Download or read book Free Boy written by Lorraine McConaghy and published by V. Ethel Willis White Books. This book was released on 2015-07-20 with total page 0 pages. Available in PDF, EPUB and Kindle. Book excerpt: Free Boy is the story of a 13-year-old slave who escaped from Washington Territory to freedom in Canada on the West's underground railroad. When James Tilton came to Washington Territory as surveyor-general in the 1850s he brought with his household young Charles Mitchell, a slave he had likely received as a wedding gift from a Maryland cousin. The story of Charlie's escape in 1860 on a steamer bound for Victoria and the help he received from free blacks reveals how national issues on the eve of the Civil War were also being played out in the West. Written with young adults in mind, the authors provide the historical context to understand the lives of both Mitchell and Tilton and the time in which the events took place. The biography explores issues of race, slavery, treason, and secession in Washington Territory, making it both a valuable resource for teachers and a fascinating story for readers of all ages. A V Ethel Willis White Book
Download or read book Spaces of Enslavement written by Andrea C. Mosterman and published by Cornell University Press. This book was released on 2021-10-15 with total page 158 pages. Available in PDF, EPUB and Kindle. Book excerpt: In Spaces of Enslavement, Andrea C. Mosterman addresses the persistent myth that the colonial Dutch system of slavery was more humane. Investigating practices of enslavement in New Netherland and then in New York, Mosterman shows that these ways of racialized spatial control held much in common with the southern plantation societies. In the 1620s, Dutch colonial settlers brought slavery to the banks of the Hudson River and founded communities from New Amsterdam in the south to Beverwijck near the terminus of the navigable river. When Dutch power in North America collapsed and the colony came under English control in 1664, Dutch descendants continued to rely on enslaved labor.

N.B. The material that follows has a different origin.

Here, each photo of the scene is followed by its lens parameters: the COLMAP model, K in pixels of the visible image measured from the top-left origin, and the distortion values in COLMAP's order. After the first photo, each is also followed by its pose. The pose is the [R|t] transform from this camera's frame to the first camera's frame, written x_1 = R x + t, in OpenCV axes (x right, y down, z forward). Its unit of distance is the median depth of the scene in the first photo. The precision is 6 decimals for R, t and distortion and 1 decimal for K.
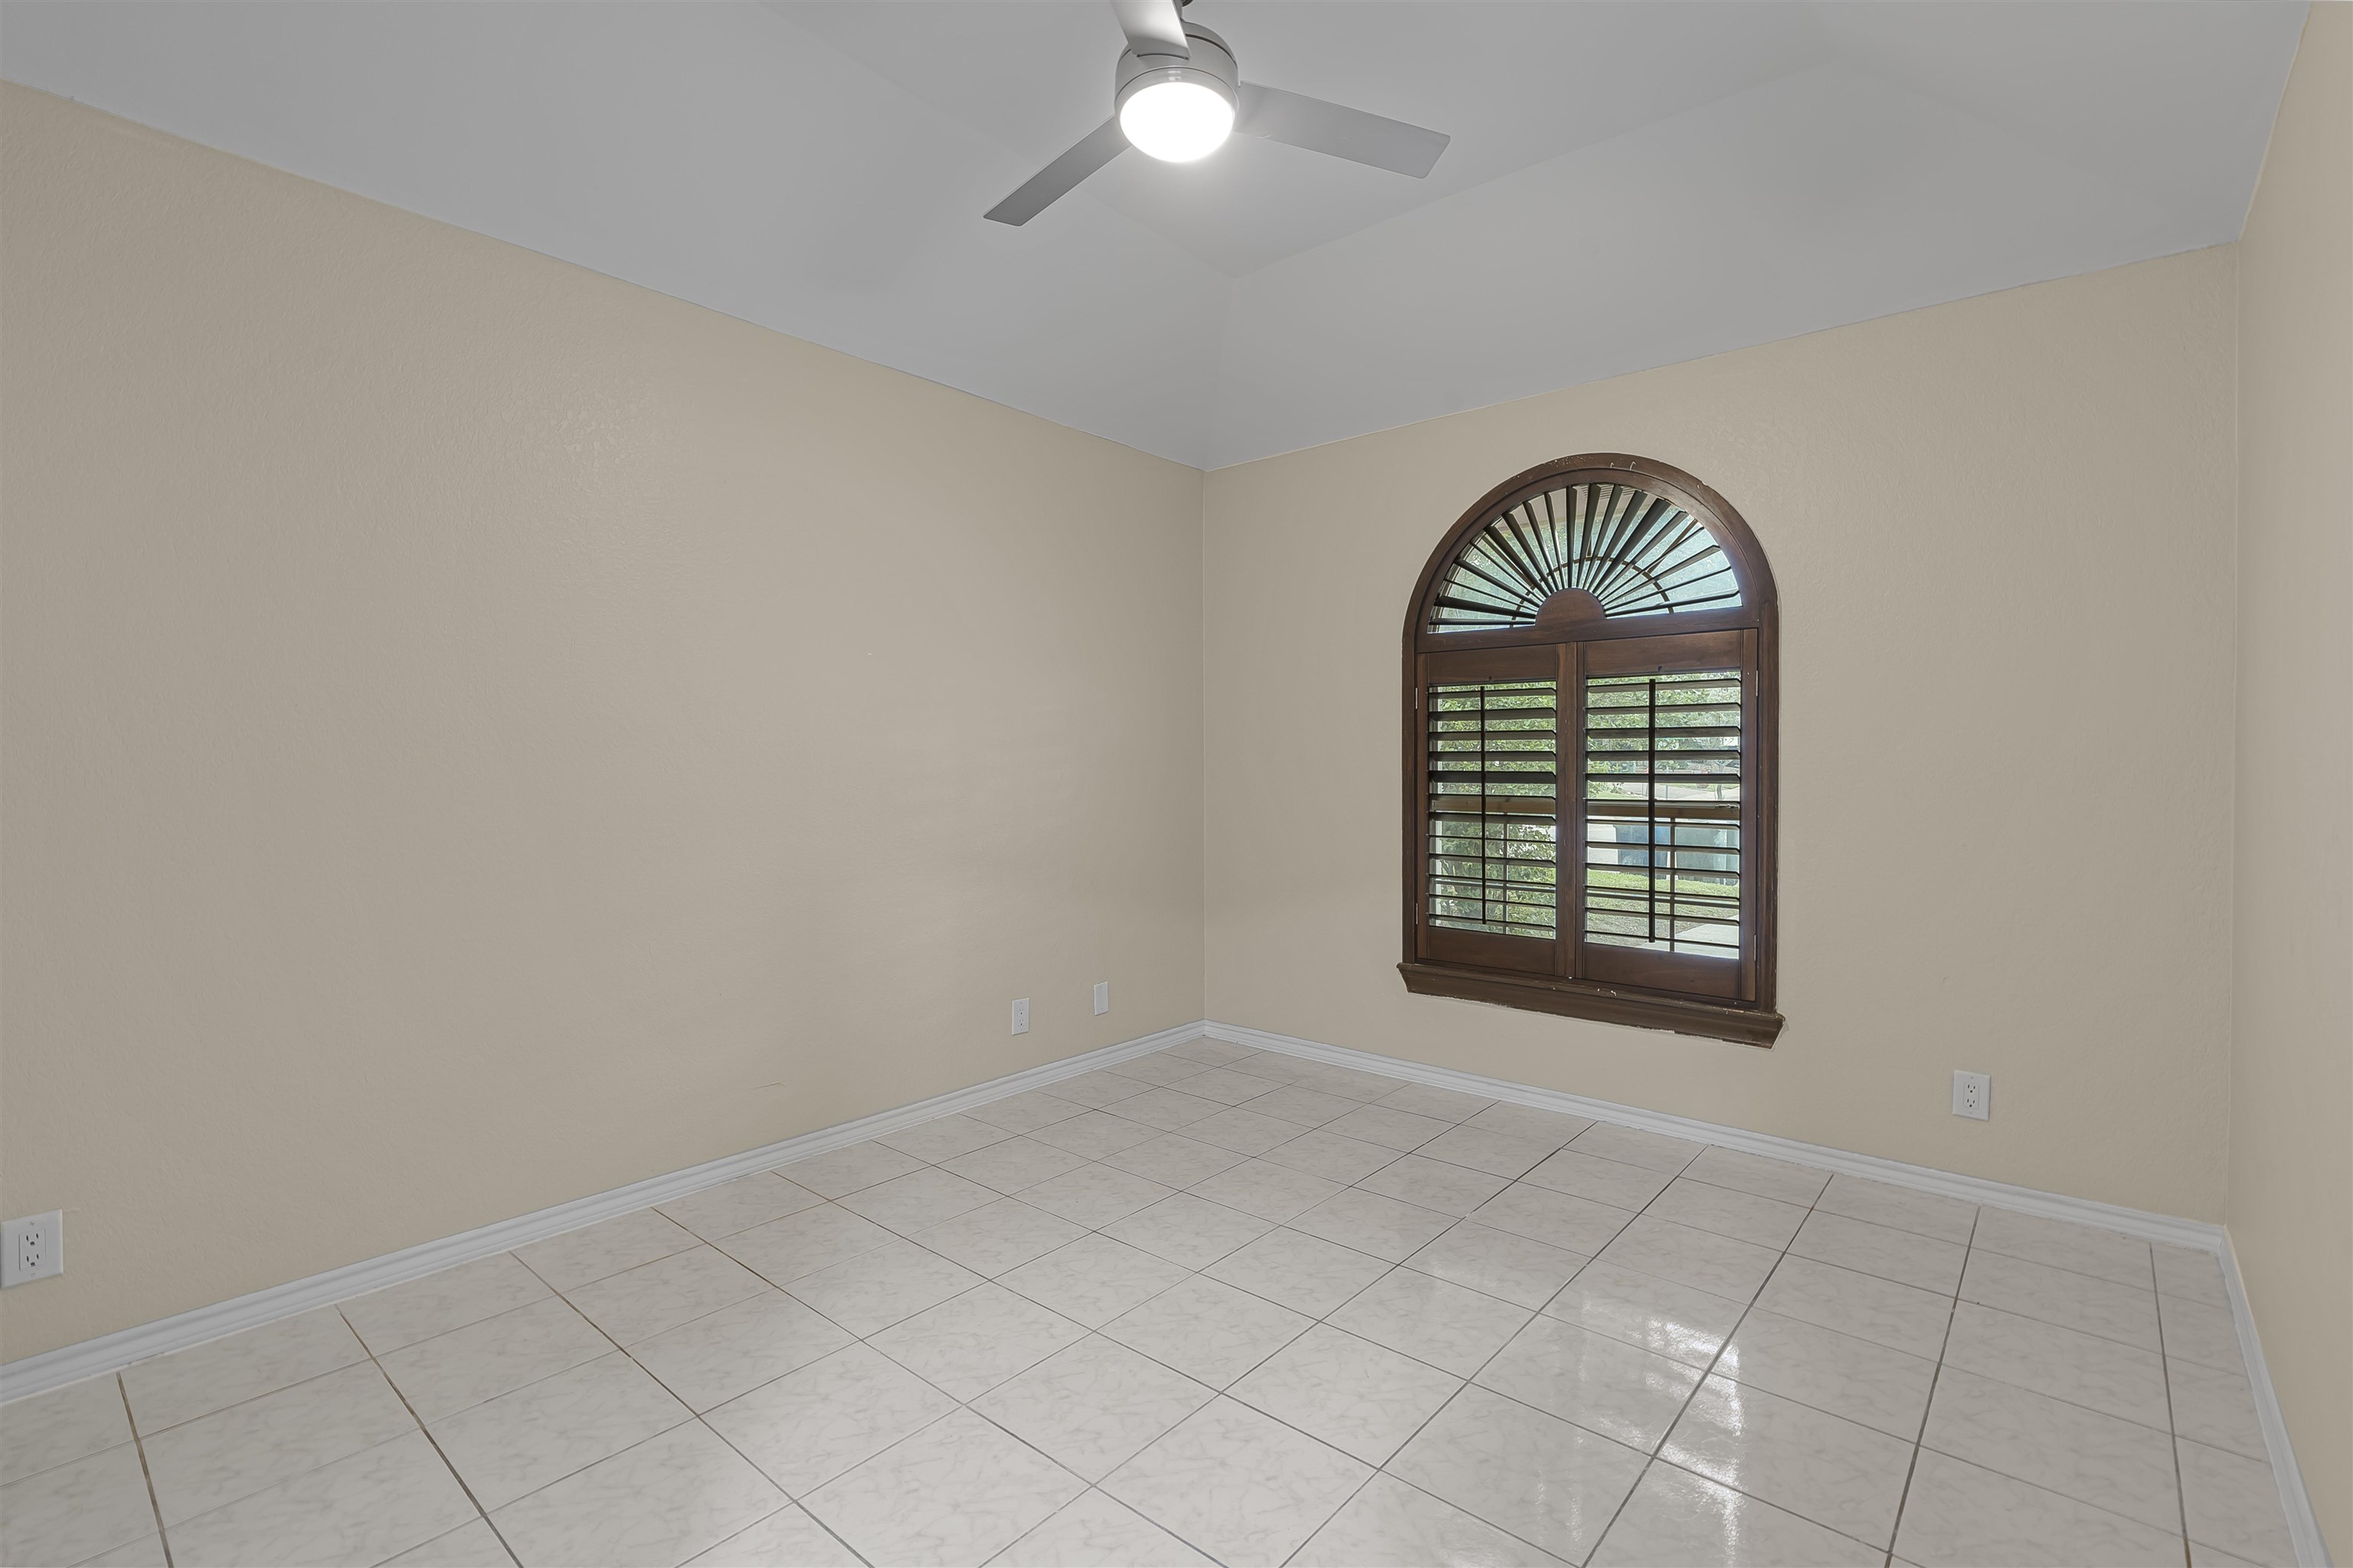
lens RADIAL K [[1059.3, 0, 1176.5], [0, 1059.3, 784.0], [0, 0, 1]] dist [-0.008380, 0.000556]
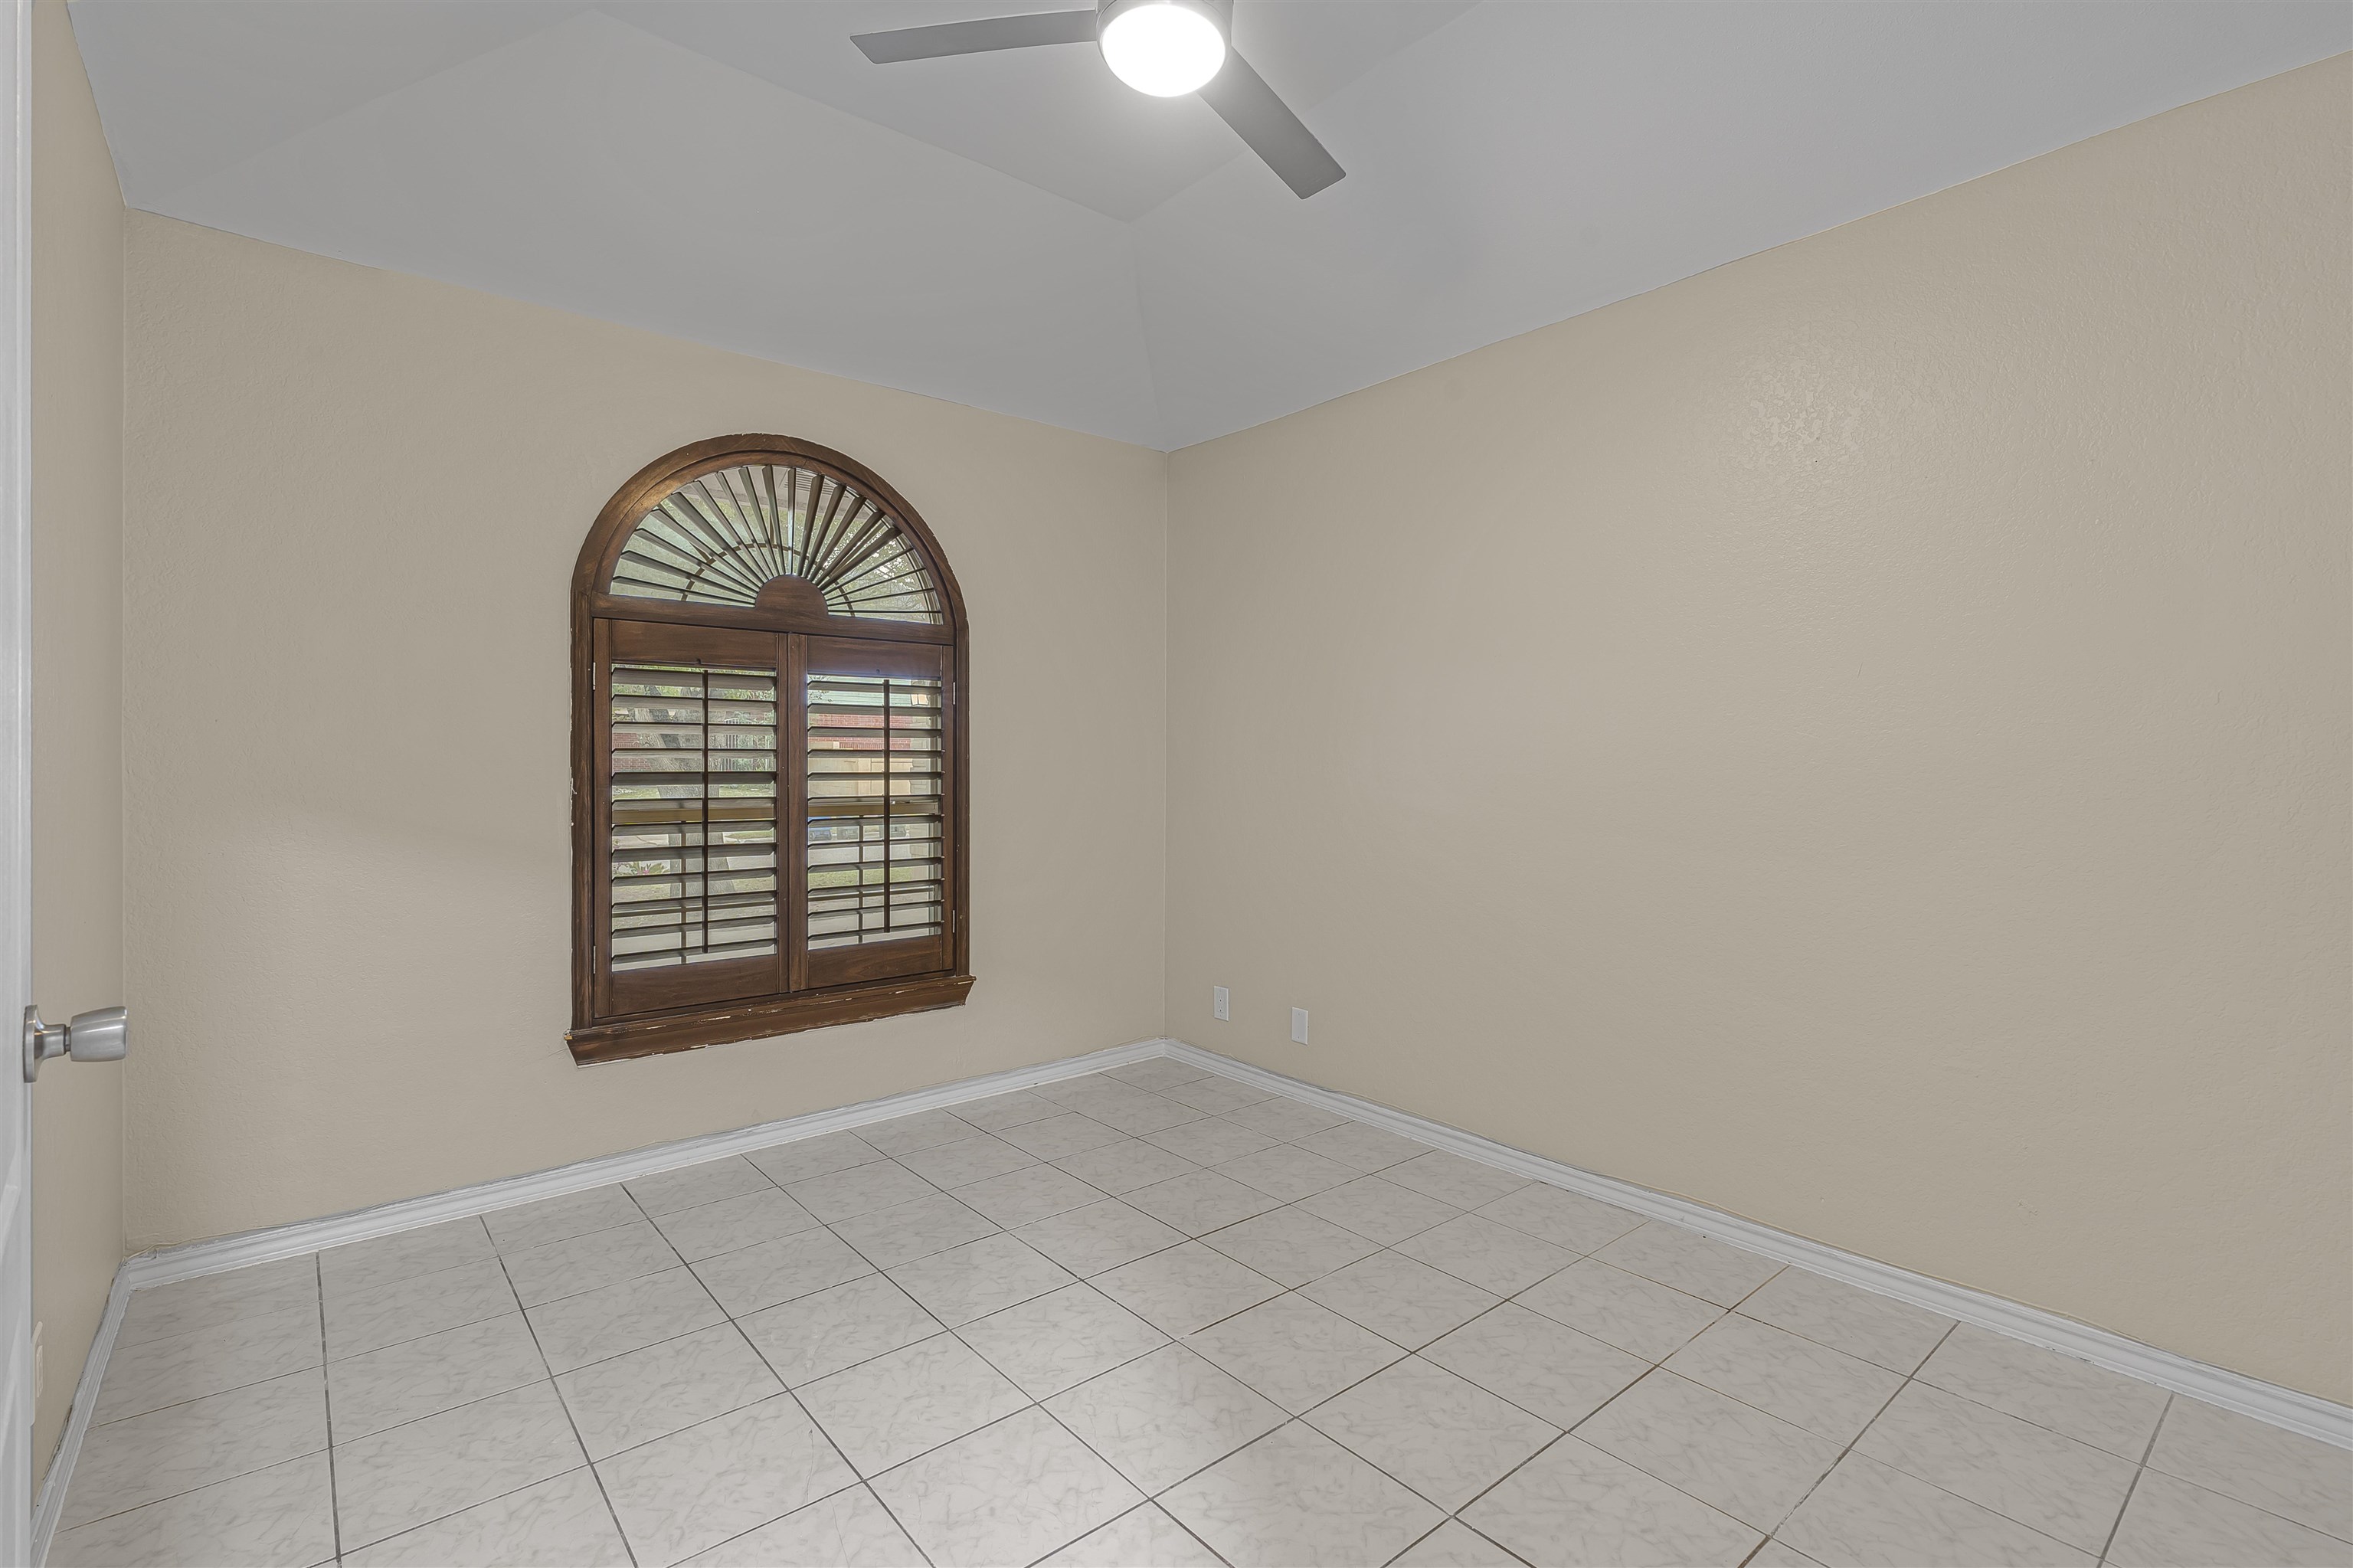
lens RADIAL K [[1059.3, 0, 1176.5], [0, 1059.3, 784.0], [0, 0, 1]] dist [-0.008380, 0.000556]
pose [[0.157269, -0.018609, 0.987380, -0.505358], [0.013899, 0.999765, 0.016629, -0.010994], [-0.987458, 0.011109, 0.157491, 0.522491]]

Until 1827, when slavery was abolished in New York State, slavery expanded in the region, with all free New Yorkers benefitting from that servitude. Mosterman describes how the movements of enslaved persons were controlled in homes and in public spaces such as workshops, courts, and churches. She addresses how enslaved people responded to regimes of control by escaping from or modifying these spaces so as to expand their activities within them. Through a close analysis of homes, churches, and public spaces, Mosterman shows that, over the course of the seventeenth and eighteenth centuries, the region's Dutch communities were engaged in a daily struggle with Black New Yorkers who found ways to claim freedom and resist oppression. Spaces of Enslavement writes a critical and overdue chapter on the place of slavery and resistance in the colony and young state of New York.